I am very new to Visual Studio .NET 2003 and Visual Basic. I am trying to build a Visual Basic application that basically runs a C program I already have. Can this be done? I have been playing around and of course made the prerequisite "Hello world!" program, however I have been unsuccessful in figuring out if I can put my C code in the VB application to build it as one application. I am assuming I am just searching for the wrong thing. I was looking for a little help in pointing me in the right direction. Is VB the right place to start? Or C++? Where do I put the C code in the application? :confused:

Any help would be much appreciated. Thank you very much in advance.
 
voorhees said:
Hi,

I am very new to Visual Studio .NET 2003 and Visual Basic. I am trying to build a Visual Basic application that basically runs a C program I already have. Can this be done? I have been playing around and of course made the prerequisite "Hello world!" program, however I have been unsuccessful in figuring out if I can put my C code in the VB application to build it as one application. I am assuming I am just searching for the wrong thing. I was looking for a little help in pointing me in the right direction. Is VB the right place to start? Or C++? Where do I put the C code in the application? :confused:

Any help would be much appreciated. Thank you very much in advance.

There are many C code to VB code converters.. Try google and search for one ;)

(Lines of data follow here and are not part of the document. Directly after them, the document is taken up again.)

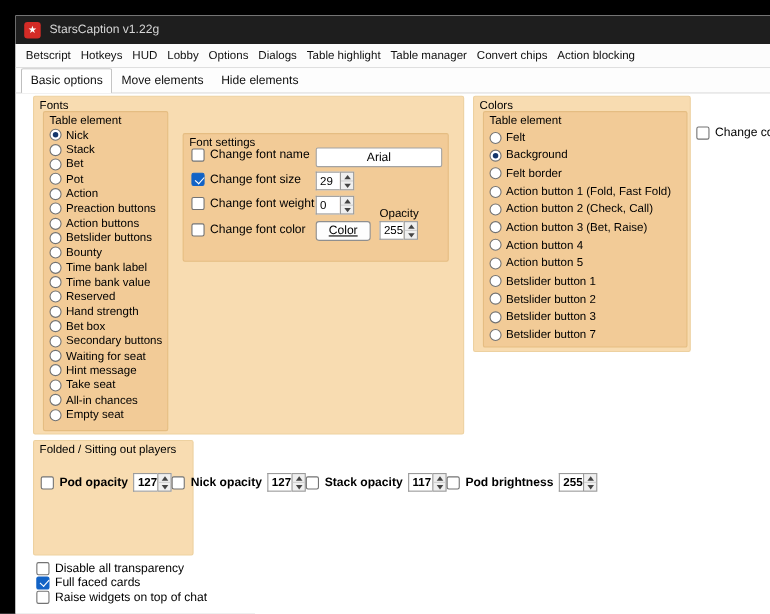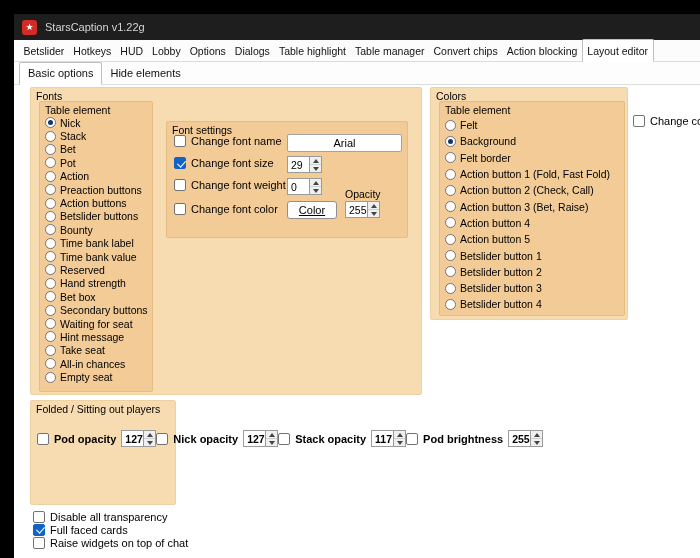--- a/index.html
+++ b/index.html
@@ -120,7 +120,7 @@
 
   <div class="tabstrip main">
 
-      <div class="tab">Betslider</div>
+      <div class="tab">Betscript</div>
 
       <div class="tab">Hotkeys</div>
 

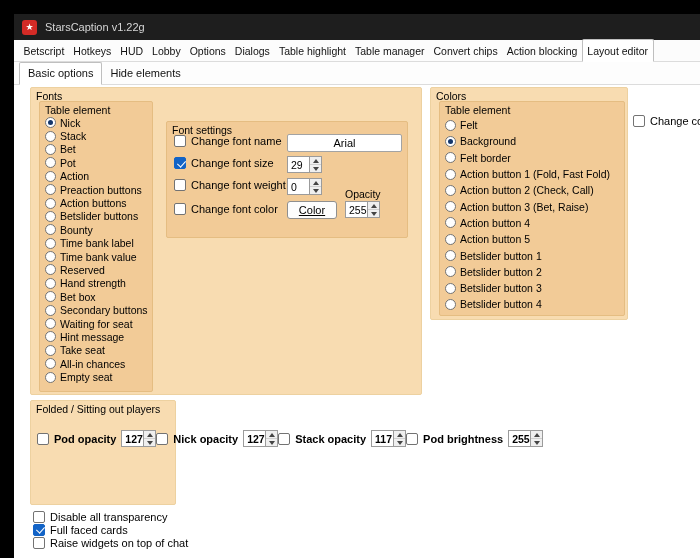--- a/index.html
+++ b/index.html
@@ -140,7 +140,6 @@
 
       <div class="tab">Action blocking</div>
 
-      <div class="tab on">Layout editor</div>
     </div>
 
   <div class="tabstrip sub">

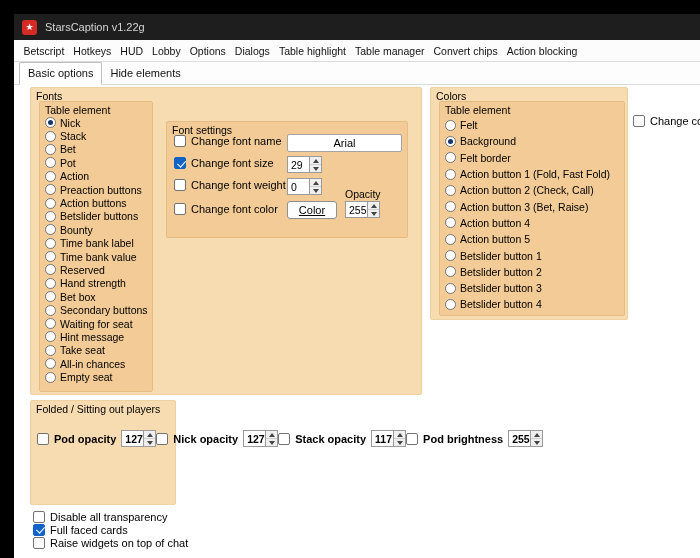--- a/index.html
+++ b/index.html
@@ -146,6 +146,7 @@
 
       <div class="tab on">Basic options</div>
 
+      <div class="tab">Move elements</div>
 
       <div class="tab">Hide elements</div>
     </div>

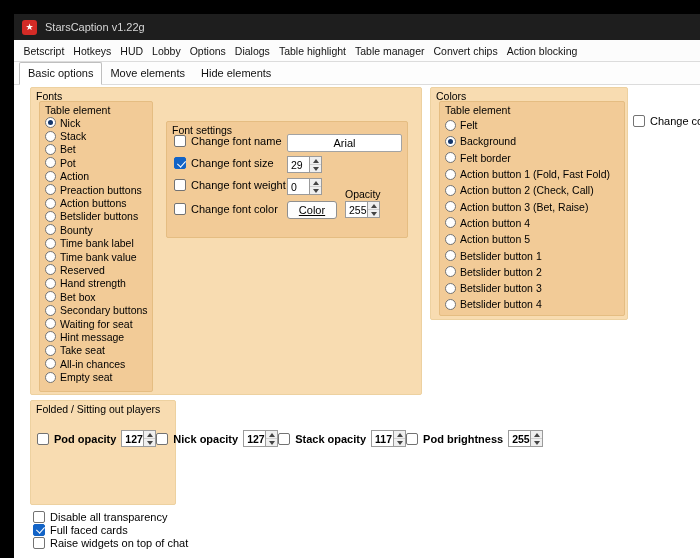--- a/index.html
+++ b/index.html
@@ -375,7 +375,7 @@
 
             <div class="rrow">
               <span class="rb"></span>
-              <span class="rlabel">Betslider button 4</span>
+              <span class="rlabel">Betslider button 7</span>
             </div>
           </div>
       </div>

No idea if you can put C into VB alone :S
 
you would have to convert the c code to vb.net before you can use it in a vb.net application

another option would be to convert the c code to c++.net or c#.net then make a c++.net or c# library project and reference that dll in the vb.net code
 
Hi voorhees,
Is it OpenGL code? If it's so, then google for "Using OpenGL with VB.NET" :)
However notice that the code that runs within the common language runtime is called managed code, whereas the code that runs outside the common language runtime is called unmanaged code. The common language runtime provides an interoperability layer, which allows both the managed code and the unmanaged code to interoperate with each other.